* Exercise passage:
###

Gardening, Not Architecture is an American electronic music project created by Sarah Saturday and based in Nashville, Tennessee.

History

Formation (2003-2004)

Sarah recorded original demos that would become songs on 'First EP' before relocating to Los Angeles after the break-up of her pop-punk band, Saving Face. Demos were recorded in producer Beau Sorenson's apartment in Madison, Wisconsin, but never released.

First EP (2007-2009)
Sarah returned to Madison in 2007 to begin recording four songs for the 'First EP' with producer/engineer Beau Sorenson at Smart Studios. 

The EP was released in the fall of 2007 and included four songs 'If You Only Knew', 'Jabberwocky', 'Nevermind', and 'The Great Unraveling'.

In 2008, Sarah recruited Hunter Burgan to play drums with her for the first-ever Gardening, Not Architecture shows in Los Angeles.

On March 10, 2009, the band's first-ever tour launched in North Hollywood, California. The three-week tour was sponsored by Macbeth Shoes and included shows in Santa Barbara, Sacramento, Portland, Seattle, Salt Lake City and beyond.

On April 3, 2009, Sarah released the official music video for 'If You Only Knew' directed by Evan Glodell.

First LP (2009-2010)
In the summer of 2009, Sarah began recording the first full-length album with producer Beau Sorenson at Albert Court Studios in Portland, OR. The 'First LP' was released on September 8, 2009.

On September 9, 2009, Gardening, Not Architecture launched a six-week U.S. tour alongside Gavin Castleton.

On September 28, 2009, the official music video for 'Stop, I Get It' was released.

In 2010, Gardening, Not Architecture joined Crazy Diamond for a two-week tour of Canada before taking part in the entire Vans Warped Tour for shows from June 24 through August 15. A U.S. fall tour from October 1 through November 27 then followed, including performances at Indie Week in Toronto, CMJ Music Festival in New York City and the Halifax Pop Explosion Festival.

Saboteur (2011)
In 2011, Sarah moved from Los Angeles to Seattle and began writing songs for a second full-length album while launching a Kickstarter campaign to fund the recording.

'Saboteur' was released on November 22, 2011. A fall tour with Chris Staples followed the release from November 25 - December 10.

The Florida Sessions (2012)
In 2012, Sarah released a series of demos recorded in isolation in Northwest Florida over the course of two weeks called 'The Florida Sessions', released for free online via Bandcamp. Later that year, Sarah relocated to East Nashville, Tennessee.

###

* Source information:
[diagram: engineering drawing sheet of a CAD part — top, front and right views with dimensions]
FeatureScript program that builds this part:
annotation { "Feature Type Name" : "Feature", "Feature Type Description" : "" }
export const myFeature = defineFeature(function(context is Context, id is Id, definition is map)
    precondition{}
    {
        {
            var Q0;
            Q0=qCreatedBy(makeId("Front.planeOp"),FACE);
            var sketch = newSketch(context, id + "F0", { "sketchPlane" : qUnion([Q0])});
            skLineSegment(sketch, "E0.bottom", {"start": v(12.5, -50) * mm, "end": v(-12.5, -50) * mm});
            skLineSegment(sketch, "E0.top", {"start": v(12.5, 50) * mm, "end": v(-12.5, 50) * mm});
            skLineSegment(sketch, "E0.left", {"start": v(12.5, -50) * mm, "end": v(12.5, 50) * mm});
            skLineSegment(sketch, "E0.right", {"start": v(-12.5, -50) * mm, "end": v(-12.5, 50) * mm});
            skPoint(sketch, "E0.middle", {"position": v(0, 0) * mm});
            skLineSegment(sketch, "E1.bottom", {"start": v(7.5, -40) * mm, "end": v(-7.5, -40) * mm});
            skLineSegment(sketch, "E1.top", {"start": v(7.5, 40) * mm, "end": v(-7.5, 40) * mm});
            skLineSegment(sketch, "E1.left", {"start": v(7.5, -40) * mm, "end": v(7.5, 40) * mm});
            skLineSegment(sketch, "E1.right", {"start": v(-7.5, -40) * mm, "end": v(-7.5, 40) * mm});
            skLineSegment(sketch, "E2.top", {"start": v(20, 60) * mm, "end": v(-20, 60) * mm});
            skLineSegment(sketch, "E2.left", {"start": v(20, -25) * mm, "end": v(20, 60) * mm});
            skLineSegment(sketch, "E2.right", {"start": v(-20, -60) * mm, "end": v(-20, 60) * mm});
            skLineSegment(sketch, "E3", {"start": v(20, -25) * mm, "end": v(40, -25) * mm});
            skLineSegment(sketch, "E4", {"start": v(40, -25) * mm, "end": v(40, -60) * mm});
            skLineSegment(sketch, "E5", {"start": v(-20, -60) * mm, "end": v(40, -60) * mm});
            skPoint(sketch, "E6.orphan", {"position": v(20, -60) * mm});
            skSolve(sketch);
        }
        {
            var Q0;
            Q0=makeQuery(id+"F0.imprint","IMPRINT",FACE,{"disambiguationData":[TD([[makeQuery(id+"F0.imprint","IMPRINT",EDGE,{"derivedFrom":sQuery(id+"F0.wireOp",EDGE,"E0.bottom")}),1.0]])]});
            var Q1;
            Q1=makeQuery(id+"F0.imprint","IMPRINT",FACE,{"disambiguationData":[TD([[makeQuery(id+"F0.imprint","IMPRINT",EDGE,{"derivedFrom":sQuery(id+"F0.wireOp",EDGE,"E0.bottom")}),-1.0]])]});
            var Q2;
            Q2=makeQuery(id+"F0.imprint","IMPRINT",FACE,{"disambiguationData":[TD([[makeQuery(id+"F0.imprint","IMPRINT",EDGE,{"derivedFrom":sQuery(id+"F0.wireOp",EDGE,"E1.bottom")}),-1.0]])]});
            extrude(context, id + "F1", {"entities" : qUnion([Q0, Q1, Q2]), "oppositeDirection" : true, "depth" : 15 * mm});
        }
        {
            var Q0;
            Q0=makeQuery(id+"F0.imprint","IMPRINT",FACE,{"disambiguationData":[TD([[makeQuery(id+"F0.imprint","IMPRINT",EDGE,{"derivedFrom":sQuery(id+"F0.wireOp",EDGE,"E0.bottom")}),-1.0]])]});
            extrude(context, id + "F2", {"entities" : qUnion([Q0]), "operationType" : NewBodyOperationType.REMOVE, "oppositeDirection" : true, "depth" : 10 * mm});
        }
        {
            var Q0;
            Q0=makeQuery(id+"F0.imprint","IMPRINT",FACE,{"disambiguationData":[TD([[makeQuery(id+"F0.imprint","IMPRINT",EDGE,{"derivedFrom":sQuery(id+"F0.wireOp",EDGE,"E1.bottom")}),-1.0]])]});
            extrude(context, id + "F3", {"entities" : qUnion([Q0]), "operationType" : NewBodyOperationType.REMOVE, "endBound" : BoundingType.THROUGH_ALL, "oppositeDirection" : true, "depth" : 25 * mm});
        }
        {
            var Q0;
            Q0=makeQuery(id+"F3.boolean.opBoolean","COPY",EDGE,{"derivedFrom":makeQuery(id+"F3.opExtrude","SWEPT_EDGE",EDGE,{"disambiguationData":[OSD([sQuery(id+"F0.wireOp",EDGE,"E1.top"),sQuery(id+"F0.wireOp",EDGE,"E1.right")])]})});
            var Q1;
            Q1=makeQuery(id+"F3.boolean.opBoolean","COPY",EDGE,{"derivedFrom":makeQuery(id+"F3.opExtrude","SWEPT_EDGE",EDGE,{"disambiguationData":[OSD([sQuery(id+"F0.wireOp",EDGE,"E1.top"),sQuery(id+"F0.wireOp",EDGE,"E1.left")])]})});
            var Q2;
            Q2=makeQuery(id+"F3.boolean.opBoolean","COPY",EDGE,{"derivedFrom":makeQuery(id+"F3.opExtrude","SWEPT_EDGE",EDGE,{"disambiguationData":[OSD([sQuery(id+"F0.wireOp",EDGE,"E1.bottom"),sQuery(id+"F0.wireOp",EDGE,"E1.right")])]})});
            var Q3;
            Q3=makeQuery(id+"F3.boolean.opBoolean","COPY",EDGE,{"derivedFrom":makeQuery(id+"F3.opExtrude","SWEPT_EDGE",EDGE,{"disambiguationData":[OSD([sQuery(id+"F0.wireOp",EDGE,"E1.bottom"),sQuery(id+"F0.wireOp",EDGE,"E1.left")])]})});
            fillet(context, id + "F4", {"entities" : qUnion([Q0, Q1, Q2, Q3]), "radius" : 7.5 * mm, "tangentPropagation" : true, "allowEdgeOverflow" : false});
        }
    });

###

* Tasks and exercises:
**1)** According to the history of Gardening, Not Architecture, who directed the official music video for 'If You Only Knew'?
**2)** Carry on the history of Gardening, Not Architecture, starting after its final sentence.

* List of answers:
**1)** Evan Glodell directed it.

**2)**
Fossils (2013-2015)
Sarah began writing songs for a third full-length album in 2013, along with assembling a new live band with Bryan Feece on drums and Jackson Parsons on guitar.

In October 2014, Sarah entered Big Light Studios in Nashville with engineer Logan Matheny to begin work on the new full-length album to be released in spring 2015. The album was completed on May 24, 2015, and released on July 10, 2015.

Fossils Film (2015-2016)  
For Gardening, Not Architecture's third album, Sarah Saturday decided that instead of doing traditional music videos she wanted a feature-length film to pair with the album. Saturday was adamant about doing something where she was not the focal point and put out a post on a listserv reaching out to the Nashville filmmaking community.  Saturday received recommendations to contact Dycee Wildman. The two met and formed the idea to section the album into thirds and have three short films together creating an anthology film, each part with their own director and treatment. Wildman introduced Saturday to Jennifer Bonior, who stepped into the role of Producer on the film. Shortly after, Saturday brought on Jonathan Rogers and Motke Dapp to direct the other two-thirds of the film.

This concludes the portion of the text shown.